[bug report] nvme-tcp poll queue causes busy loop and 100% CPU in nvme_tcp_poll() on the latest linux-block/for-next

Wed Jan 21 19:48:06 PST 2026

On Wed, Jan 21, 2026 at 10:15:56PM +0800, Yi Zhang wrote:
> On Wed, Jan 21, 2026 at 5:03 PM Yi Zhang <yi.zhang at redhat.com> wrote:
> >
> > On Wed, Jan 21, 2026 at 4:53 PM Ming Lei <ming.lei at redhat.com> wrote:
> > >
> > > On Wed, Jan 21, 2026 at 10:50:00AM +0800, Yi Zhang wrote:
> > > > Hi
> > > >
> > > > This issue was observed on the latest linux-block/for-next during CKI
> > > > test, where enabling the poll queues leads to a tight busy polling
> > > > loop and 100% CPU usage during "nvme connect".
> > > > It seems was introduced from v6.19-rc1 and cannot reproduced on v6.18.
> > > > I will try to bisect it.
> > >
> > > It may be related with f22ecf9c14c1 ("blk-mq: delete task running check
> > > in blk_hctx_poll()").
> >
> > This commit merged to v6.19-rc1, I will revert it and retest.
> >
> 
> Hi Ming/Christoph
> 
> Confirmed the issue was introduced by this commit.
> 
> f22ecf9c14c1 blk-mq: delete task running check in blk_hctx_poll()

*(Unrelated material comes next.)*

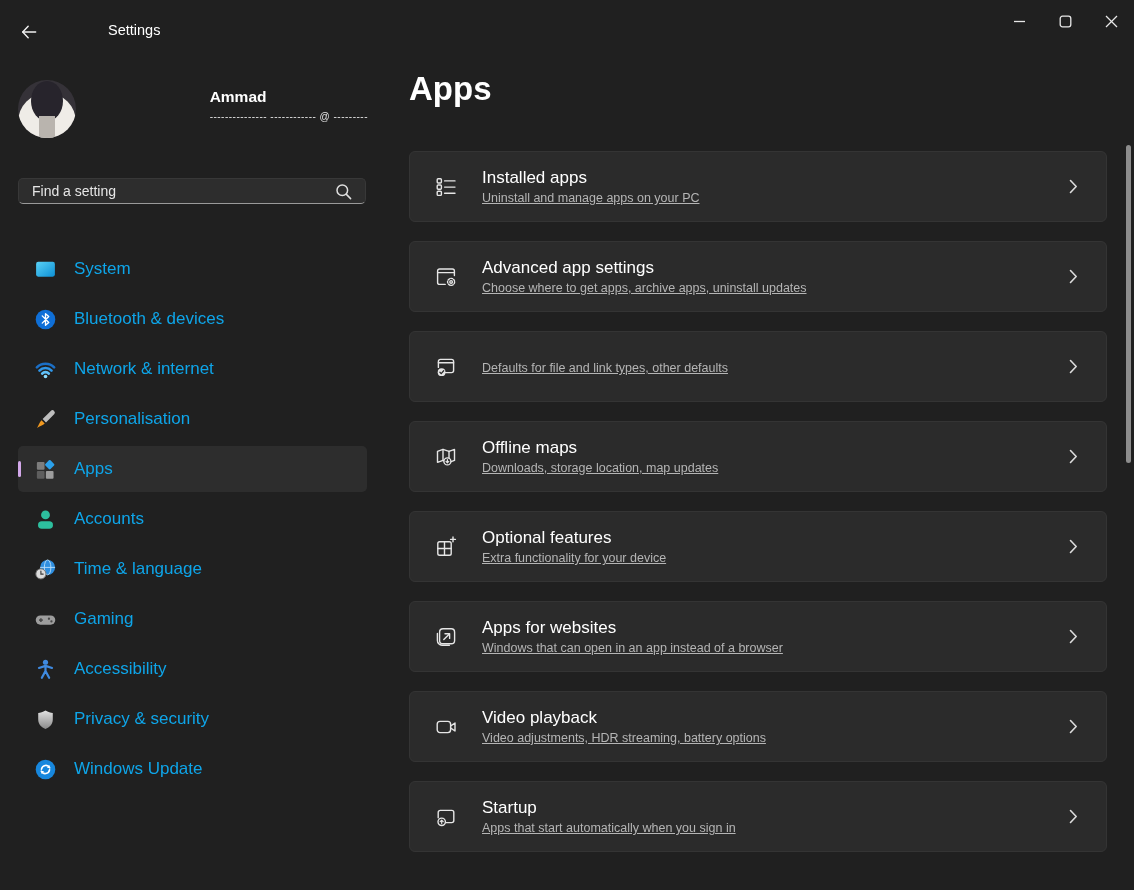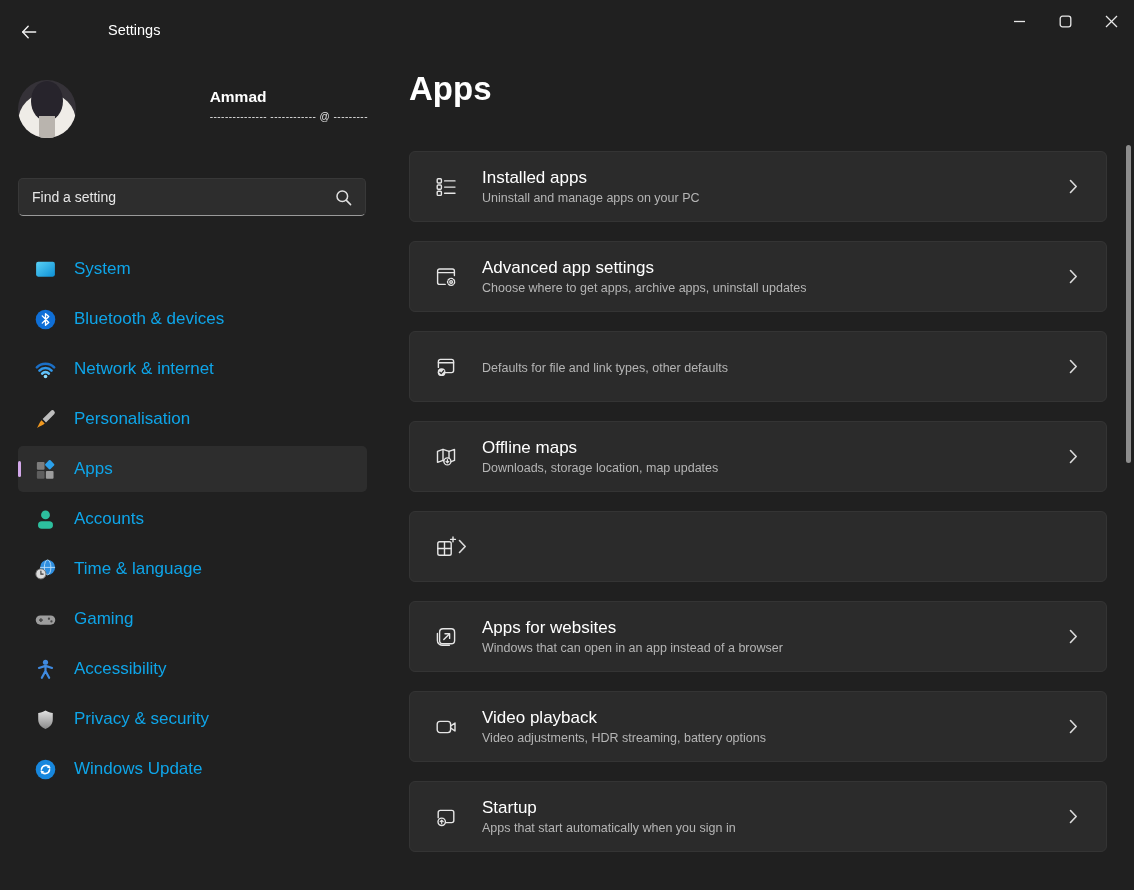"Find a setting" .search-box { height: 38px -> 26px }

I guess the need_resched() in blk_hctx_poll() is still not enough, and it
may burns CPU too aggressively, especially for this in-kernel special sync
polling from passthrough request in nvmf_connect_io_queue().

Please try the following patch:

diff --git a/block/blk-mq.c b/block/blk-mq.c
index a29d8ac9d3e3..968699277c3d 100644
--- a/block/blk-mq.c
+++ b/block/blk-mq.c
@@ -1480,7 +1480,7 @@ EXPORT_SYMBOL_GPL(blk_rq_is_poll);
 static void blk_rq_poll_completion(struct request *rq, struct completion *wait)
 {
 	do {
-		blk_hctx_poll(rq->q, rq->mq_hctx, NULL, 0);
+		blk_hctx_poll(rq->q, rq->mq_hctx, NULL, BLK_POLL_ONESHOT);
 		cond_resched();
 	} while (!completion_done(wait));
 }
-- 
2.47.1



Thanks,
Ming